J.B. Hunt announced Dec. 9 a deal with Blue Yonder, formerly JDA Software Inc., to integrate its technology with J.B. Hunt 360 to improve pricing visibility and access to available capacity.
On May 1, J.B. Hunt launched an electronic bill of lading feature to allow businesses and carriers to digitally sign bills of lading and reduce contact during delivery.
Simpson also spoke about this and other technology, including planning capacity in the spot market.
“Some 30% of shipments that are moving today are moving with a carrier that was not planned at a price that’s not planned,” she said. “What if we were able to connect those pieces and connect via real-time so that they actually could get the most efficient way to move those goods.
“What’s happening in the spot market is the dislocation of capacity is the real issue,” she added. “We don’t have real-time access to where the shipments are at and where the capacity is at so that we could overlay those two together and get the best capacity, price and service. Those are the changes we’re thinking about, working very closely with our customers.”

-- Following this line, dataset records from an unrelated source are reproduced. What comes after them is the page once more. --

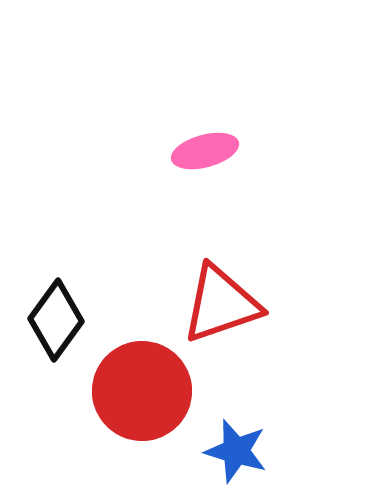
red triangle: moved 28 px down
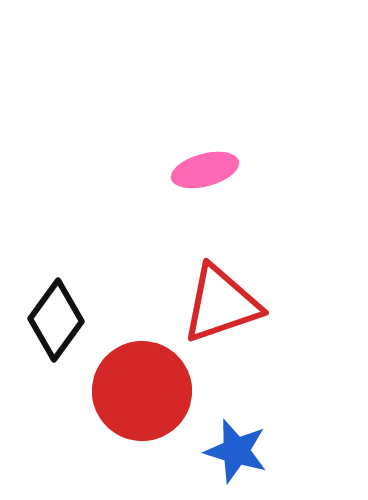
pink ellipse: moved 19 px down
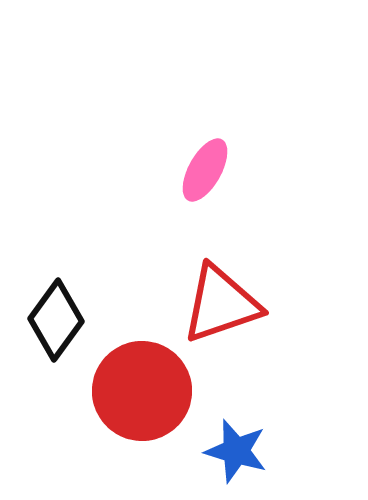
pink ellipse: rotated 46 degrees counterclockwise
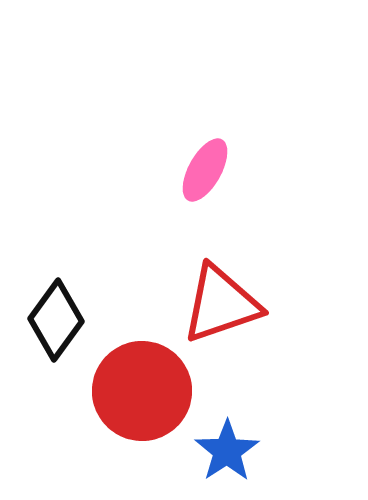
blue star: moved 9 px left; rotated 22 degrees clockwise
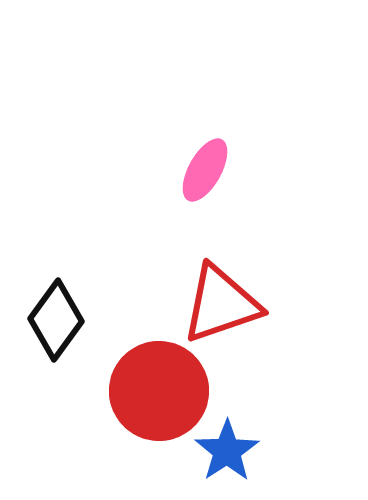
red circle: moved 17 px right
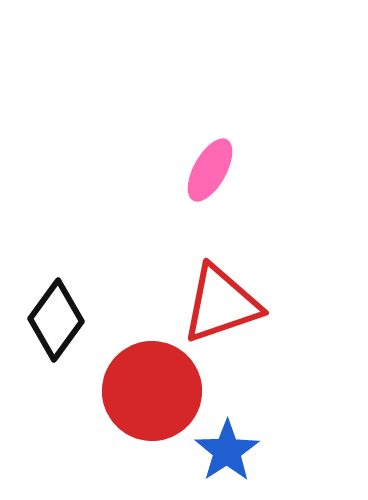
pink ellipse: moved 5 px right
red circle: moved 7 px left
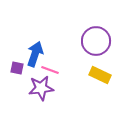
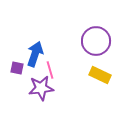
pink line: rotated 54 degrees clockwise
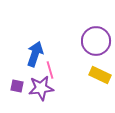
purple square: moved 18 px down
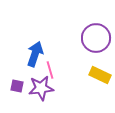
purple circle: moved 3 px up
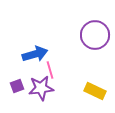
purple circle: moved 1 px left, 3 px up
blue arrow: rotated 55 degrees clockwise
yellow rectangle: moved 5 px left, 16 px down
purple square: rotated 32 degrees counterclockwise
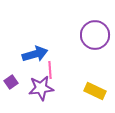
pink line: rotated 12 degrees clockwise
purple square: moved 6 px left, 4 px up; rotated 16 degrees counterclockwise
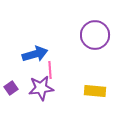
purple square: moved 6 px down
yellow rectangle: rotated 20 degrees counterclockwise
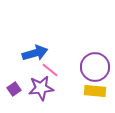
purple circle: moved 32 px down
blue arrow: moved 1 px up
pink line: rotated 48 degrees counterclockwise
purple square: moved 3 px right, 1 px down
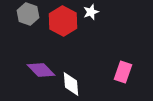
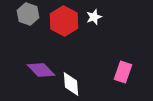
white star: moved 3 px right, 5 px down
red hexagon: moved 1 px right
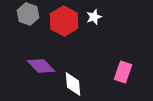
purple diamond: moved 4 px up
white diamond: moved 2 px right
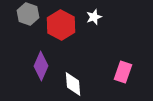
red hexagon: moved 3 px left, 4 px down
purple diamond: rotated 68 degrees clockwise
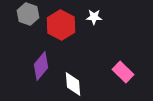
white star: rotated 21 degrees clockwise
purple diamond: rotated 16 degrees clockwise
pink rectangle: rotated 65 degrees counterclockwise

In April, dry-van rates fell to the lowest level since September 2016, and were down 9.1% from the same month in 2019, according to DAT Solutions. Load-to-truck ratios fell to “historic lows,” according to DAT, but volumes started to rise over the past week as freight markets entered the produce season and some states are starting to ease stay-at-home orders.
Simpson noted that every carrier that she’s spoken to wants to eliminate old processes, including making phone calls, negotiating prices and trying to find out if a load is ready.
“All that can be streamlined right with technology,” she said. “And as we move into our new environment, whatever that is for us, we will start to think together how we meet the promises of our customers will largely come down to this: Are you willing to disrupt the way you’ve always done business so that you can adapt internally and externally with your customers to further accelerate yourselves in this new way of doing business.”